En una finca. Rodeados de amigos y familiares, decidimos dar una caminata por el campo. Los perros nos siguen. Cinco perros, en principio. El último aún tardará en aparecer y acompañarnos, se incorporará más tarde al paseo. De los otros cuatro, hay uno inmenso, cachazudo, lento, muy viejo y algo cojo para seguirnos. En la primera vuelta del camino se detiene, nos mira. Nos observa alejarnos con esa aceptación que poseen los ancianos cuando reconocen que, en las fiestas del pueblo, ya no pueden unirse al baile de los jóvenes. Nos da pena. Se nos parte el corazón. El corazón es un órgano que, cuando llega la vejez, está triturado en miles de pedazos.

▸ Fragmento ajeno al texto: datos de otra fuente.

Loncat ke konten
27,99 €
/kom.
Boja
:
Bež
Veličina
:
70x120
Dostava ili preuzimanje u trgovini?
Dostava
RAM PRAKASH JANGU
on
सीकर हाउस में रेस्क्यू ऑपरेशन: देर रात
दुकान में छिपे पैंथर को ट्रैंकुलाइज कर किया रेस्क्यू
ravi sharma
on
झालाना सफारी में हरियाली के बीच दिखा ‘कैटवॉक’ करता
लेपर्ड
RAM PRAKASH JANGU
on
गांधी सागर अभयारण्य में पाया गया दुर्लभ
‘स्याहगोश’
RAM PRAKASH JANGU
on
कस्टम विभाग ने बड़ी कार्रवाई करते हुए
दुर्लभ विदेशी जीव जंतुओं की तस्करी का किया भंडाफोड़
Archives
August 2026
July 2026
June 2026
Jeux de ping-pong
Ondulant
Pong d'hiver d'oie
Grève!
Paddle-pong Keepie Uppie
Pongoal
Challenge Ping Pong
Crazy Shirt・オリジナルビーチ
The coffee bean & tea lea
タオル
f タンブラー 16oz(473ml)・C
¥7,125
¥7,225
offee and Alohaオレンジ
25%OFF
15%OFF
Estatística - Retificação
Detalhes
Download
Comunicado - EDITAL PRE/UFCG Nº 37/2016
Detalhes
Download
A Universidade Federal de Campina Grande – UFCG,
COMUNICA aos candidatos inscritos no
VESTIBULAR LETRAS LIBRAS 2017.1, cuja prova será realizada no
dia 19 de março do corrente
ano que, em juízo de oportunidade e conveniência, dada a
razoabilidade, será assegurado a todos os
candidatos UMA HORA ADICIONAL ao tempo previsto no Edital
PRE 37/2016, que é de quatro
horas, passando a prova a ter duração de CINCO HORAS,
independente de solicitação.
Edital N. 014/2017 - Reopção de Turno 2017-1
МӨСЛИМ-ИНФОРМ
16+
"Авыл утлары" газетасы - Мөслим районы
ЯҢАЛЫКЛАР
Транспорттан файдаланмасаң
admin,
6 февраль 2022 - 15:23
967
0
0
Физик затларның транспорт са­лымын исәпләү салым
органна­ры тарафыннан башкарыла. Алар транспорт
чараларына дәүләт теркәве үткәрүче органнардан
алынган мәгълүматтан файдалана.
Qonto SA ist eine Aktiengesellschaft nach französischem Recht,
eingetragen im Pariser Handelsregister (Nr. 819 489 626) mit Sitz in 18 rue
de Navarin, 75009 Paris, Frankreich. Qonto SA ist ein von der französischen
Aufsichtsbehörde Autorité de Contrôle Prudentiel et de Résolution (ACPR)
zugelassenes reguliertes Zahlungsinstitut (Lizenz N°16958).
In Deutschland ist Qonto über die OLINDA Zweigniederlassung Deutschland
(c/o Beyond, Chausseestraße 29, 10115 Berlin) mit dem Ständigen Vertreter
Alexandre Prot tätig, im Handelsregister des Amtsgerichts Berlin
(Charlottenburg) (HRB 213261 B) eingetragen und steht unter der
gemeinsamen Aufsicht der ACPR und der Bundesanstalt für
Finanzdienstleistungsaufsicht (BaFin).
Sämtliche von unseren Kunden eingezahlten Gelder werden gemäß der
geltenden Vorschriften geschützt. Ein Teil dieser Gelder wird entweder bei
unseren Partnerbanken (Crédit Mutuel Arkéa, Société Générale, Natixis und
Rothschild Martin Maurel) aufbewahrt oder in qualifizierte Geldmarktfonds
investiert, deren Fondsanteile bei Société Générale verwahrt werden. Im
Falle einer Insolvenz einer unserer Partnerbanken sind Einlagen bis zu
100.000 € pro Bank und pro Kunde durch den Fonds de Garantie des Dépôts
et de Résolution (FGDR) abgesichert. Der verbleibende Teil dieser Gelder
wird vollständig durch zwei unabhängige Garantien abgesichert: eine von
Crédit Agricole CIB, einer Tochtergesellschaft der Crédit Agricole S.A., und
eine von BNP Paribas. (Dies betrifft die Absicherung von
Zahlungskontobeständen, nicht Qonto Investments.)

Allí queda, mirándonos, entristecido y aceptando su suerte. De los otros tres perros hay uno grande que sigue los pasos del más pequeño en tamaño. El mediano se conforma con ladrar y aún se niega a aventurarse en la espesura. Es el más joven. El más pequeño en tamaño, sin embargo, es el más viejo, ahora que ha quedado atrás aquel perro cachalote de ojos cansados. Este pequeño aloja la sabiduría y la experiencia: era vagabundo hasta que lo acogieron en la finca, así que conoce el hambre, la soledad de los caminos y la lucha por la supervivencia. Vamos bosque a través, con la mirada repartida entre el bello paisaje y la tierra minada de bostas vacunas.
No tarda en aparecer el quinto perro. A uno le cuesta diferenciar entre algunas razas de canes, así que es conveniente que uno se calle y no meta la pata; la distinción hay que dejársela para quienes saben. Pero el quinto perro, que vive en la casa de al lado, parece que no gusta al pequeño y viejo cazador. En cuanto aparece, lo persigue, y el grande se suma a la persecución. Hay una pelea, que no vemos porque las jaras y los árboles nos lo impiden. Después tendremos la ocasión de comprobar cómo se hacen trizas. Siempre empieza así: el viejo, que es el jefe, trota delante, aparece y desaparece, se sabe de memoria los atajos y los senderos. Cuando el recién llegado se mete en un callejón sin salida (debajo de un remolque junto al cercado de las vacas, en una depresión del terreno, contra una hilera de alambradas), igual que un boxeador que retrocede hasta la esquina del cuadrilátero, el pequeño se coloca a su izquierda y le lanza una dentellada. El grande se coloca a su derecha y le pega ágiles mordiscos. Aprovechan que el último en incorporarse a la excursión está echado en un rincón para machacarlo entre los dos. Son sus leyes. Hay que pulverizar al más débil o al que repudian, por alguna razón que sólo ellos saben y nosotros ignoramos. El agredido se defiende, panza arriba, lanzando sus colmillos a derecha e izquierda, a derecha e izquierda, una y otra vez, sin perder un segundo, luchando por su vida y por su pellejo, como el tipo al que atacan otros hombres en una bronca callejera.
Es difícil impedirlo. Si uno se acerca demasiado puede llevarse una dentellada. A uno le pasó hace años algo así; sus perros se peleaban por la comida y, cuando quiso separarlos, su autoridad y su cerebro de humano le sirvieron de poco: un mordisco perdido le alcanzó la mano y tuvo que ir a Urgencias, pero al menos la pelea terminó en ese momento de dolor y rabia. Uno de nosotros se aproxima y los regaña, trata de mover los brazos y gritar, para ahuyentarlos. Funciona. Se separan. El perro que está en desventaja, mojado tras atravesar una zanja llena de agua sucia, tiembla y se acerca a nosotros. Durante el resto de la excursión camina entre los humanos. No se aparta. Sabe dónde está a salvo. De vez en cuando, uno mismo se detiene y le da una palmada de aliento en la cabeza. Mañana será más fuerte. Pero hoy tiembla.